CSU now is home to nine national academy members. Barry Beaty, professor of microbiology, immunology, and pathology; Marshall Fixman, professor emeritus of chemistry; Albert Meyers, professor of chemistry (deceased); George Seidel Jr., professor emeritus of biomedical sciences; and A.R. “Ravi” Ravishankara, professor of chemistry and atmospheric science; join Hoover in the National Academy of Science.

Bruce Ellingwood, professor of engineering; Larry Roesner, professor emeritus of civil and environmental engineering; and Thomas Vonder Haar, professor of atmospheric science; are members of the National Academy of Engineering.

Diana Wall is just the second CSU professor elected to the American Academy of Arts and Sciences. Hoover, a veterinarian in the College of Veterinary Medicine and Biological Sciences, is a pioneer in his field of pathology and the study of infectious diseases such as feline leukemia and chronic wasting disease. He led the development of a vaccine, currently used worldwide, to prevent feline leukemia virus infection.

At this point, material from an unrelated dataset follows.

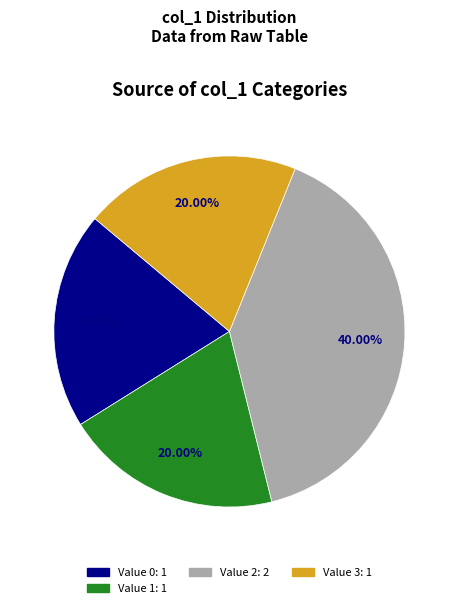

Is there a majority slice in this chart?

No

“CSU is enormously proud of Dr. Hoover’s induction into the National Academy of Sciences,” Frank said. “His pioneering work on the feline leukemia virus and chronic wasting disease has transformed our understanding of how disease spreads among populations – and how we can slow that spread in the interest of public and animal health. At CSU and across the country, he’s had a profound impact as a scholar, innovator and educator, and this is an outstanding acknowledgment of an outstanding career.”

Second addition to NAS this year

Hoover is CSU’s second addition to NAS this year. Ravishankara, longtime director of the Chemical Sciences Division of the Earth System Research Laboratory of the National Oceanic and Atmospheric Administration in Boulder, joined the faculty in January. Ravishankara is a recognized leader in research related to the understanding of ozone layer depletion, climate change and air quality.

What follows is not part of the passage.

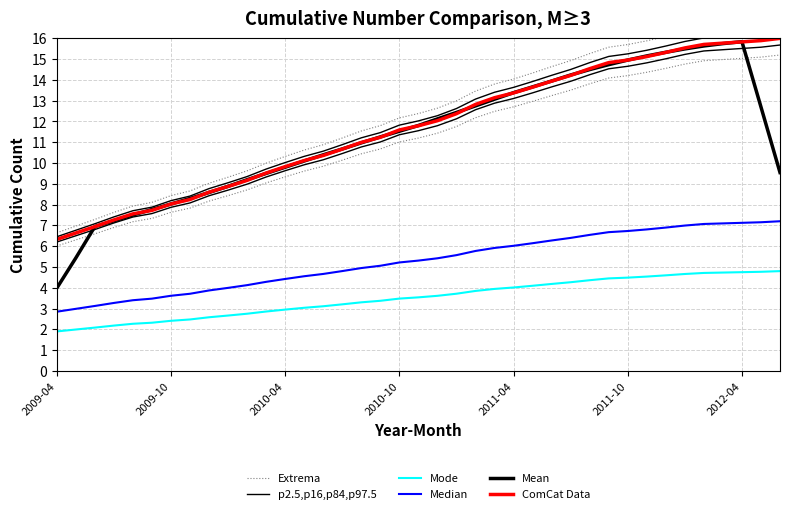

Between 10 and 21, which series saw the biggest shift?

Mean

A.R. Ravishankara joined the CSU faculty in January.Wall is one of CSU’s most recognized scientists for her research in sustainability and climate change. Her election to the American Academy of Arts and Sciences adds to an impressive resume that includes winning the Tyler Prize, being named a Fellow of the American Association for the Advancement of Science, and induction into the Colorado Women’s Hall of Fame.

'Extraordinary impact'

“Diana Wall is one of the world’s most respected environmental scientists and one of the most influential scholars on the subject of global climate change,” Frank said. “Her induction into the American Academy of Arts and Sciences is a fitting tribute to the extraordinary importance and impact of her work – and all of us at CSU join in congratulating her on this outstanding achievement.”

 Wall’s research in Antarctica on soil biodiversity and its role in climate change has drawn worldwide praise. She is a professor of biology at CSU and director of the School of Global Environmental Sustainability.

CSU’s only other member of the AAAS is Fixman, who is the only CSU faculty member to hold membership in both the AAAS and NAS.